De Zwitserse keuken combineert invloeden uit de Duitse, Franse en Noord-Italiaanse keuken. Per regio is het verschil groot; de taalregio's kunnen als een soort grove indeling worden beschouwd. Maar veel gerechten hebben de lokale grenzen overschreden en zijn in heel Zwitserland geliefd. Hieronder vallen o.a.:
Kaasfondue
Gesmolten kaas en stukjes brood.
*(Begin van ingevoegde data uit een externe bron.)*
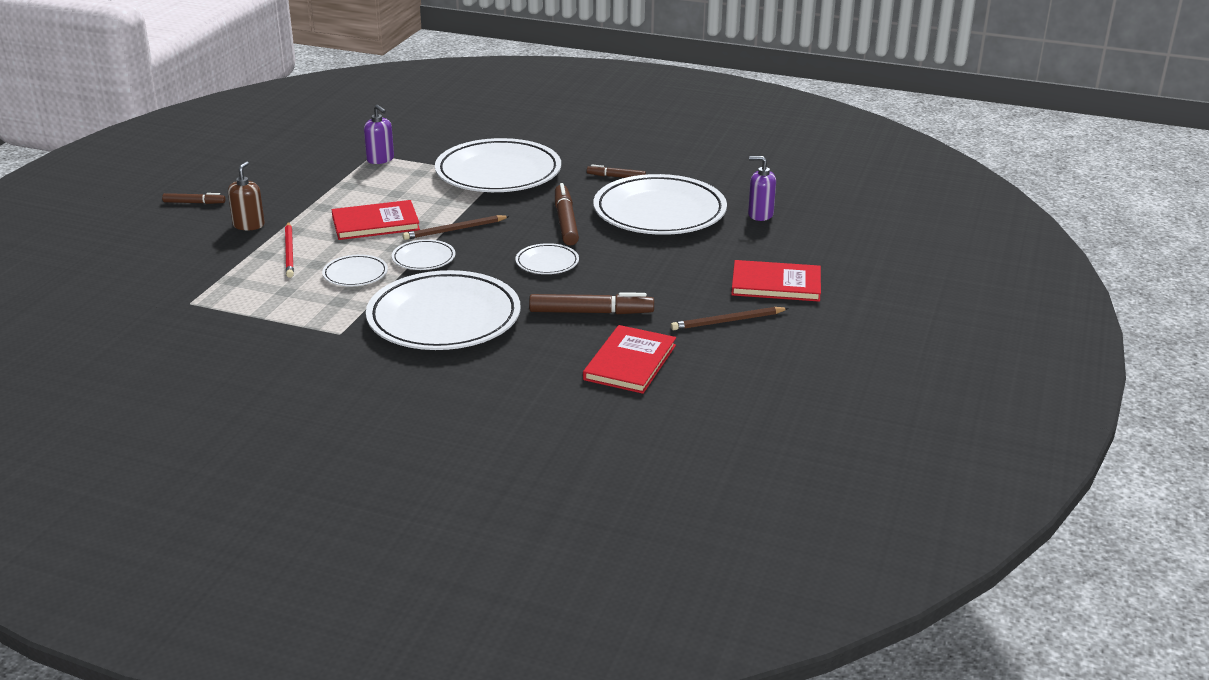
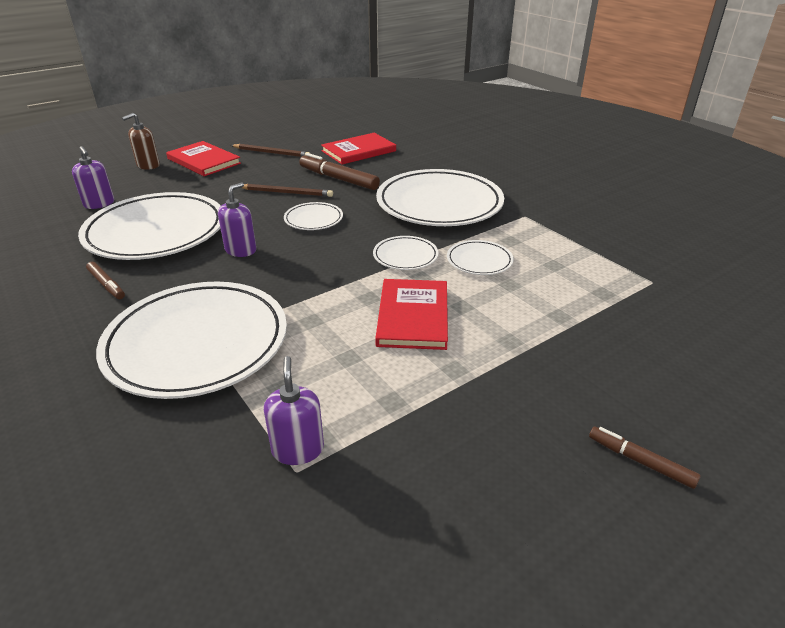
camera: 145 degrees left, 5 degrees up
brown soap dispenser [228,161,265,230] -> brown soap dispenser moved to [122,113,160,170]
red pencil [285,222,294,278] -> none
red book [332,200,420,240] -> red book turned 75 degrees clockwise [375,279,448,350]
brown pencil [403,215,510,240] -> brown pencil moved to [242,184,333,197]
brown marker [555,183,579,246] -> purple soap dispenser [218,183,256,257]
De stukjes brood worden op de fonduevork gespietst en geroerd in de gesmolten kaas die in een caquelon (karamische pan) geserveerd wordt.
Raclette
Gesmolten kaas geserveerd met "Gschwellti" (in de schil gekookte aardappelen), augurken en uien in het zuur evenals vruchten in mosterdsiroop.
Alpenpasta
Een soort gegratineerd gerecht van aardappelen, pasta, kaas, room en uien. En als bijgerecht niet vergeten: appelmoes.
Rösti
Een platte, in hete boter of vet in de pan gebakken koek van geraspte, gekookte (in de schil) of rauwe aardappelen, die alleen door het in de aardappelen aanwezige zetmeel gebonden worden.
Birchermüesli
Rond 1900 ontwikkeld door de Zwitserse arts Maximilian Oskar Bircher-Brenner; van havervlokken, citroensap, gecondenseerde melk, geraspte appel, hazelnoten of amandelen.
Zwitserse chocolade
De chocolade kwam in de loop van de 16e eeuw naar Europa, op z'n laatst in de 17e eeuw werd chocola ook in Zwitserland bekend en geproduceerd. Vanaf de tweede helft van de 19e eeuw kwam de reputatie van Zwitserse chocolade in het buitenland op gang. De
uitvinding van de melkchocolade door Daniel Peter hangt daar nauw mee samen, evenals de uitvinding van het
concheren (fondantchokolade) door Rodolphe Lindt. Zwitserland exporteerde niet alleen chocolade, maar ook chocolatiers, wier namen nu nog bekend zijn: de gebroeders
Josty, die in Berlijn hun beroemde chocoladezaak openden of
Salomon Wolf en
Tobias Béranger, die in St. Petersburg het bekende
Café Chinois leidden. De gebroeders
Cloetta openden chocoladefabrieken in Scandinavië,
Karl Fazer de eerste banketbakkerij in Helsinki – later ontstond daaruit het merk
Cloetta-Fazer. Zelfs Belgische chocolade heeft Zwitserse wortels: Jean
Neuhaus opende in Brussel een banketbakkerij, zijn zoon Frédéric vond in 1912 de praline uit. Meer over Zwitserse chocolade vindt u op de website van de
Zwitserse bond van chocoladefabrikanten.
Zwitserse kaas
Je zou makkelijk een reis door Zwitserland van kaasmakerij naar kaasmakerij kunnen maken. Elke landstreek, elke regio heeft z'n eigen kaassoorten – ongelofelijk, wat een verscheidenheid er uit een enkel basisproduct, de goede Zwitserse melk, gemaakt kan worden! Zoals bijvoorbeeld de smeltend zachte
Vacherin. De kruidige
Appenzeller. De pikante
Sbrinz. De
Emmentaler gatenkaas. De wereldberoemde gruyère. Of de tot decoratieve rozetten geschaafde
Tête de Moine. Allemaal maken ze - samen met de 450 andere kaassoorten - van een fondue, een raclette, een "Zvieri-Plättli" (kaasplank als tussenmaaltijd) een culinaire belevenis. Echt een goudmijn voor kaasspecialiteiten zijn overigens de verkoopstands van de boeren en kaashandelaren op de weekmarkt, waar veel kaas direct van de alpenweide komt en van de kaasbol afgesneden wordt. Ook de vele
kaasboerderijen (waar je kunt kijken) en alpenkaaskelders zijn een uitstapje waard.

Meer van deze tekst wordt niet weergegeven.